Ela completou o raciocínio explicando que o médico ou a clínica deverá indenizar o paciente caso seja provado na Justiça o erro. “Quando for buscar reparação, a vítima do erro médico, poderá requerer o ressarcimento do que pagou no procedimento, dos tratamentos que realizou para reparar o dano, os custos com remédios, entre outros”, aconselhou.
Ela diz que não é apenas a vítima que pode denunciar. “Qualquer pessoa que tenha conhecimento do fato pode pedir a abertura de um procedimento investigativo tanto na delegacia quanto no conselho de medicina. A denúncia pode ser feita em uma delegacia especializada na relação de consumo, no conselho de medicina ou na delegacia de homicídios em caso de falecimento da vítima”, disse.
Em caso de morte, a jurista explicou que a família deve tomar as medidas cabíveis imediatamente. “A família deve procurar imediatamente uma assessoria jurídica especializada para que os oriente na tomada das medidas judiciais cíveis e penais”, finalizou.
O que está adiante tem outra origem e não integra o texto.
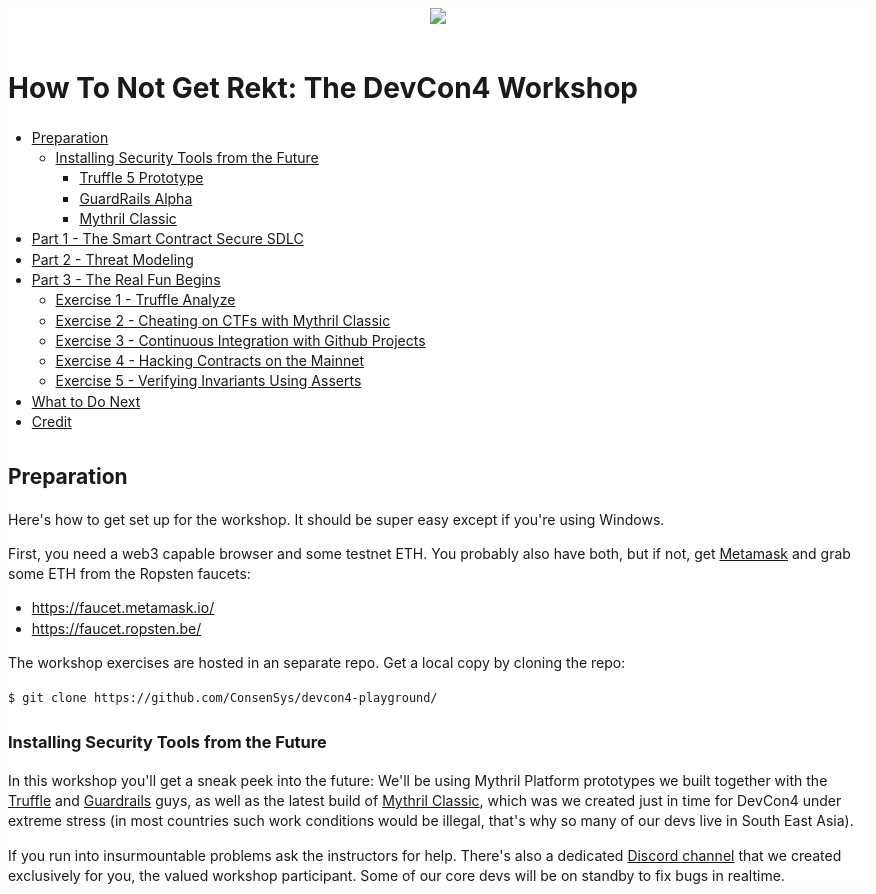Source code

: <p align="center">
	<img src="/static/notrekt-logo.png" height="200px"/>
</p>

# How To Not Get Rekt: The DevCon4 Workshop

  * [Preparation](#preparation)
    + [Installing Security Tools from the Future](#installing-security-tools-from-the-future)
      - [Truffle 5 Prototype](#truffle-5-prototype)
      - [GuardRails Alpha](#guardrails-alpha)
      - [Mythril Classic](#mythril-classic)
  * [Part 1 - The Smart Contract Secure SDLC](#part-1---the-smart-contract-secure-sdlc)
  * [Part 2 - Threat Modeling](#part-2---threat-modeling)
  * [Part 3 - The Real Fun Begins](#part-3---the-real-fun-begins)
    + [Exercise 1 - Truffle Analyze](#exercise-1---truffle-analyze)
    + [Exercise 2 - Cheating on CTFs with Mythril Classic](#exercise-2---cheating-on-ctfs-with-mythril-classic)
    + [Exercise 3 - Continuous Integration with Github Projects](#exercise-3---continuous-integration-with-github-projects)
    + [Exercise 4 - Hacking Contracts on the Mainnet](#exercise-4---hacking-contracts-on-the-mainnet)
    + [Exercise 5 - Verifying Invariants Using Asserts](#exercise-5---verifying-invariants-using-asserts)
  * [What to Do Next](#what-to-do-next)
  * [Credit](#credit)

## Preparation

Here's how to get set up for the workshop. It should be super easy except if you're using Windows.

First, you need a web3 capable browser and some testnet ETH. You probably also have both, but if not, get [Metamask](https://metamask.io) and grab some ETH from the Ropsten faucets:

- https://faucet.metamask.io/
- https://faucet.ropsten.be/

The workshop exercises are hosted in an separate repo. Get a local copy by cloning the repo:

```
$ git clone https://github.com/ConsenSys/devcon4-playground/
```

### Installing Security Tools from the Future

In this workshop you'll get a sneak peek into the future: We'll be using Mythril Platform prototypes we built together with the [Truffle](https://truffleframework.com) and [Guardrails](https://www.guardrails.io) guys, as well as the latest build of [Mythril Classic](https://github.com/ConsenSys/mythril-classic), which was we created just in time for DevCon4 under extreme stress (in most countries such work conditions would be illegal, that's why so many of our devs live in South East Asia).

If you run into insurmountable problems ask the instructors for help. There's also a dedicated [Discord channel](https://discord.gg/kGDd8FP) that we created exclusively for you, the valued workshop participant. Some of
our core devs will be on standby to fix bugs in realtime.
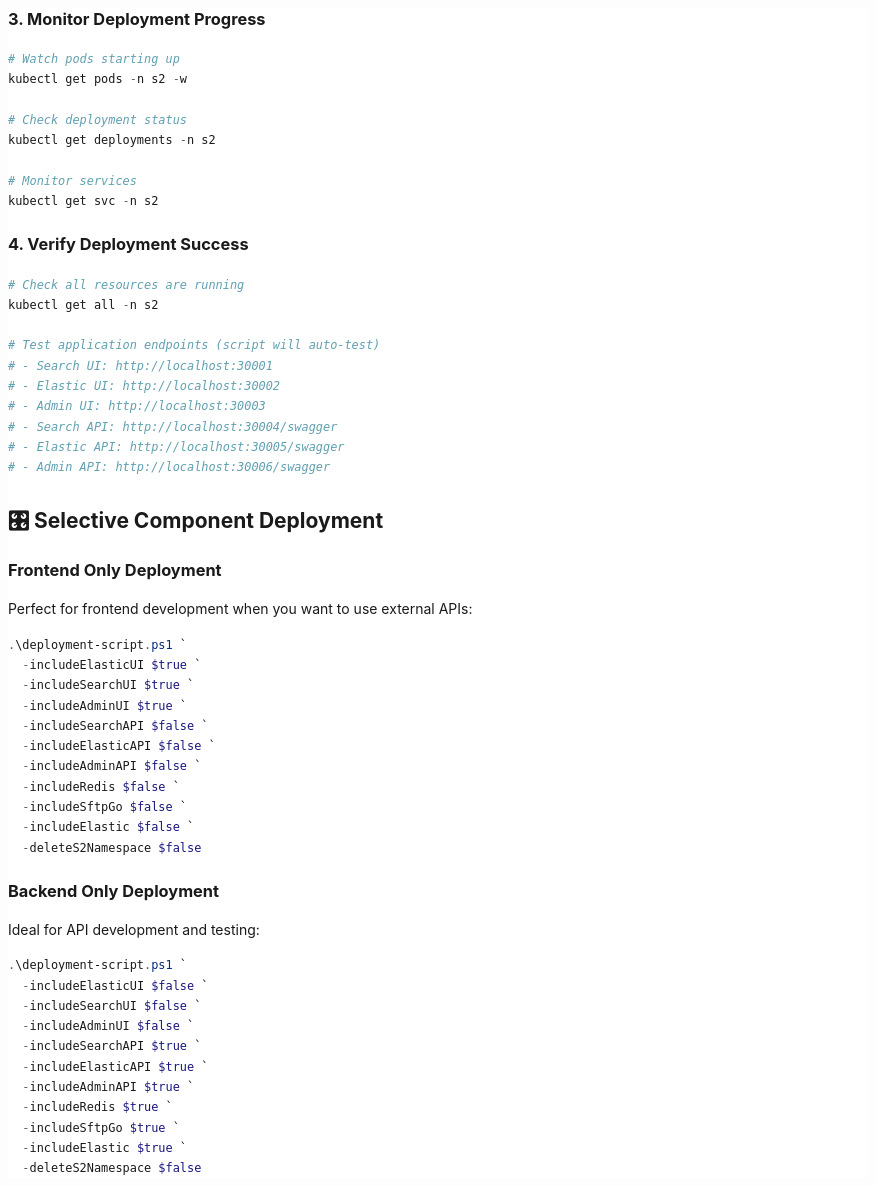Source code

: ### 3. Monitor Deployment Progress

```powershell
# Watch pods starting up
kubectl get pods -n s2 -w

# Check deployment status
kubectl get deployments -n s2

# Monitor services
kubectl get svc -n s2
```

### 4. Verify Deployment Success

```powershell
# Check all resources are running
kubectl get all -n s2

# Test application endpoints (script will auto-test)
# - Search UI: http://localhost:30001
# - Elastic UI: http://localhost:30002
# - Admin UI: http://localhost:30003
# - Search API: http://localhost:30004/swagger
# - Elastic API: http://localhost:30005/swagger
# - Admin API: http://localhost:30006/swagger
```

## 🎛️ Selective Component Deployment

### Frontend Only Deployment

Perfect for frontend development when you want to use external APIs:

```powershell
.\deployment-script.ps1 `
  -includeElasticUI $true `
  -includeSearchUI $true `
  -includeAdminUI $true `
  -includeSearchAPI $false `
  -includeElasticAPI $false `
  -includeAdminAPI $false `
  -includeRedis $false `
  -includeSftpGo $false `
  -includeElastic $false `
  -deleteS2Namespace $false
```

### Backend Only Deployment

Ideal for API development and testing:

```powershell
.\deployment-script.ps1 `
  -includeElasticUI $false `
  -includeSearchUI $false `
  -includeAdminUI $false `
  -includeSearchAPI $true `
  -includeElasticAPI $true `
  -includeAdminAPI $true `
  -includeRedis $true `
  -includeSftpGo $true `
  -includeElastic $true `
  -deleteS2Namespace $false
```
O que diz a Sociedade Brasileira de Cirurgia Plástica no ES
À reportagem, o presidente da Sociedade de Cirurgia Plástica no Espírito Santo, o médico Luiz Fernando Vieira, fez uma diferenciação sobre as obrigações de meio e de resultado, dizendo que há um grande mal entendido a respeito do assunto.
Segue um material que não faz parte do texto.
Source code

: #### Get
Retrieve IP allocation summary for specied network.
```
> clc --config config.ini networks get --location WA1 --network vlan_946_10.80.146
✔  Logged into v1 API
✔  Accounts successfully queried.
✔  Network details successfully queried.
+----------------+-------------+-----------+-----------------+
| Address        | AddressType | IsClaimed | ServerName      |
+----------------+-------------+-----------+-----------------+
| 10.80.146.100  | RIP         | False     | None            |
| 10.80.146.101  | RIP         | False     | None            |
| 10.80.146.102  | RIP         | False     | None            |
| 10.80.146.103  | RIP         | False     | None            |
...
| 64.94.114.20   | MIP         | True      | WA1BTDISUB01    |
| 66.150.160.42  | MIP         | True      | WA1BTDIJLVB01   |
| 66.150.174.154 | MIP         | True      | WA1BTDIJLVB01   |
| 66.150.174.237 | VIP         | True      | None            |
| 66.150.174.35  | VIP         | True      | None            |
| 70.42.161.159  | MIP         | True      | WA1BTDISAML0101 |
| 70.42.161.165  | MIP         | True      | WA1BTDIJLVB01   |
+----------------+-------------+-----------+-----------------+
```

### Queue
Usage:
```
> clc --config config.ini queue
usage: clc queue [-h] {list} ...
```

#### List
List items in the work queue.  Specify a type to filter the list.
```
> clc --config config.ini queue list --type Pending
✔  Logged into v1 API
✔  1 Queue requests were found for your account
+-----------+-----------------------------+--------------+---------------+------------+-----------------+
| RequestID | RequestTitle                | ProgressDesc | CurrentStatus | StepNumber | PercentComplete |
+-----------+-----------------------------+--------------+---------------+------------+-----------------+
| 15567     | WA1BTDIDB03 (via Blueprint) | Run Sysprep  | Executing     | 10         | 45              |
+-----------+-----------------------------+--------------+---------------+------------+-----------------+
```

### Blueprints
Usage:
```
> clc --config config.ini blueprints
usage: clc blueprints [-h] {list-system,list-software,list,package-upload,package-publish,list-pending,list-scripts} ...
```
“A cirurgia plástica é uma especialidade médica como todas as outras, também sujeita às intercorrências e complicações pós-operatórias, como toda cirurgia realizada, assim, entendemos que a responsabilidade deve ser de meio. Assim, não existe uma separação entre cirurgia estética e reparadora, a cirurgia plástica é única e indivisível”, disse.
De acordo com o cirurgião, por exemplo, ainda que uma paciente deseje uma cirurgia plástica das mamas, não se descarta que as mudanças no corpo estão diretamente ligadas a mudanças na mente. O foco, no entendimento dele, é a melhora do bem-estar.
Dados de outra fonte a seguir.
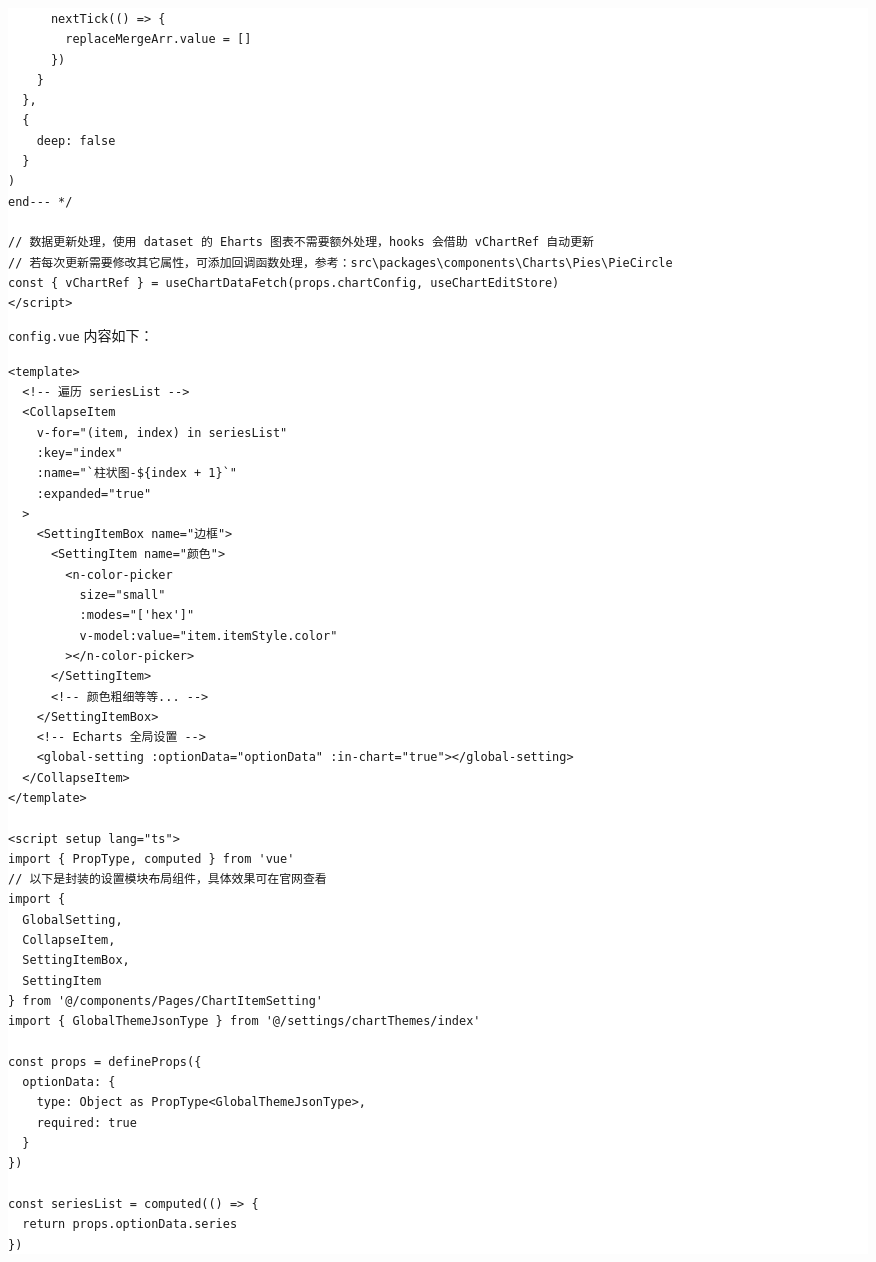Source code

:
 ```vue
      nextTick(() => {
        replaceMergeArr.value = []
      })
    }
  },
  {
    deep: false
  }
)
end--- */

// 数据更新处理，使用 dataset 的 Eharts 图表不需要额外处理，hooks 会借助 vChartRef 自动更新
// 若每次更新需要修改其它属性，可添加回调函数处理，参考：src\packages\components\Charts\Pies\PieCircle
const { vChartRef } = useChartDataFetch(props.chartConfig, useChartEditStore)
</script>
```

`config.vue` 内容如下：

```vue
<template>
  <!-- 遍历 seriesList -->
  <CollapseItem
    v-for="(item, index) in seriesList"
    :key="index"
    :name="`柱状图-${index + 1}`"
    :expanded="true"
  >
    <SettingItemBox name="边框">
      <SettingItem name="颜色">
        <n-color-picker
          size="small"
          :modes="['hex']"
          v-model:value="item.itemStyle.color"
        ></n-color-picker>
      </SettingItem>
      <!-- 颜色粗细等等... -->
    </SettingItemBox>
    <!-- Echarts 全局设置 --> 
    <global-setting :optionData="optionData" :in-chart="true"></global-setting>
  </CollapseItem>
</template>

<script setup lang="ts">
import { PropType, computed } from 'vue'
// 以下是封装的设置模块布局组件，具体效果可在官网查看
import {
  GlobalSetting,
  CollapseItem,
  SettingItemBox,
  SettingItem
} from '@/components/Pages/ChartItemSetting'
import { GlobalThemeJsonType } from '@/settings/chartThemes/index'

const props = defineProps({
  optionData: {
    type: Object as PropType<GlobalThemeJsonType>,
    required: true
  }
})

const seriesList = computed(() => {
  return props.optionData.series
})
```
“O paciente tem que entender que o resultado nunca será igual ao de outra pessoa. A anatomia é individual, assim, os resultados são únicos. A paciente deve esperar o seu bom resultado, que deve ser adequado ao seu corpo. As expectativas têm que ser realistas em virtude das limitações individuais dos resultados”, prosseguiu o especialista.
De acordo com Vieira, cabe ao médico oferecer uma condição de tratamento dentro de regras de segurança, como um hospital ou clínica com suporte para situações de urgência, por exemplo, além de empregar técnicas habituais reconhecidas cientificamente.
Além disso, segundo o médico, é muito importante diferenciar erro de insatisfação. “Ao médico cabe oferecer boas práticas nos tratamentos, informar que a evolução é única e que complicações podem acontecer”, finalizou.